Tuesday, July 26, 2011

Vacation


Ok, so this isn't exactly what awaits me unless the ocean show up in my backyard within the next 72 hours. However, that doesn't mean that I am not very, super-duper, incredibly, totally, a lot, majorly, really, looking forward to our first vacation in 3 years!!!! And while we're not actually going anywhere, we still have a list of items a mile long that we'd like to do, including plenty of eating, drinking, and relaxing. Should be really good for my recent diet, but oh well. Sacrifices will just have to be made!

Saturday, July 23, 2011

Visiting NJ



Since moving to PA seven months ago, I've only been back to NJ twice and both of those trips were within the first month of moving. To be honest, I haven't had any desire to go back. I may have called Monmouth County home for almost 15 years, but I was ready to leave. I'd had enough of the traffic, the craziness, and the attitudes of people in general. I longed for the quieter, simpler life I had grown up with. Thankfully, Andy wanted the same.

However, there are things that I miss, and I knew I would. Mostly people, a restaurant or two, and my favorite outdoor shopping area. Yesterday, I ended up back in the old stomping grounds, spending the day in Ocean Grove at the beach and walking around. Course stepping out of the car into a heat index of 115 made me wonder how crazy I really was to be outdoors, but I had taken the day off at the last minute to come visit with Robyn and her sisters. Robyn was one of the first people I met when I moved to NJ and she has been a true friend - through good and bad, never judging, just supporting. Driving back, listing to DMB I couldn't help but remember all the wonderful times our crazy group of friends had during our 20s. To say I was waxing nostalgic would've been an understatement.

As I left Robyn's house last night, I took a minor detour past the old house, the roads I drove daily, and the stores I always visited.

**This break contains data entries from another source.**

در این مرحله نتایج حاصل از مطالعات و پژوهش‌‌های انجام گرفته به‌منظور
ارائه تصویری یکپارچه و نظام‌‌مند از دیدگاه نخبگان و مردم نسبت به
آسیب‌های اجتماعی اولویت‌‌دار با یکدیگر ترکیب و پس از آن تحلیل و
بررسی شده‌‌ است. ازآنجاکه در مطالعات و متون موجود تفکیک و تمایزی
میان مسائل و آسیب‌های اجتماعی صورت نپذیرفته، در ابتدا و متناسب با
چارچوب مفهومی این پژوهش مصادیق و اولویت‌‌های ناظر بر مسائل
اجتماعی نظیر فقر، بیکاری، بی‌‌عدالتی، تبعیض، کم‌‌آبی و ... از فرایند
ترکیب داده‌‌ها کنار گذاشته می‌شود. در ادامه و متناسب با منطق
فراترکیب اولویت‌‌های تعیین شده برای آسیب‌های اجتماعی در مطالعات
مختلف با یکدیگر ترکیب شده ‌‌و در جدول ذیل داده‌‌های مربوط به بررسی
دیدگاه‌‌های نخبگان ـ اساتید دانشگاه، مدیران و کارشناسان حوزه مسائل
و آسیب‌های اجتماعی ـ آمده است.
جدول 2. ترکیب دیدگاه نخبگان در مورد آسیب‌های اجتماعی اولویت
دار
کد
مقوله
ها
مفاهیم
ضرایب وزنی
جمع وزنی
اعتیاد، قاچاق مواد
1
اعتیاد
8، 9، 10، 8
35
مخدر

It was a very strange feeling and I'm not sure I could put my finger on it. Something so comfortable, familiar, and almost a part of me and yet not. These roads that my car knew almost by heart and yet I was just passing by, not stopping, not a part of it anymore. I actually kind of missed it all - something that I never thought would've been possible.

Maybe, even though I hate to admit it, there's a tiny bit of Jersey girl in me after all????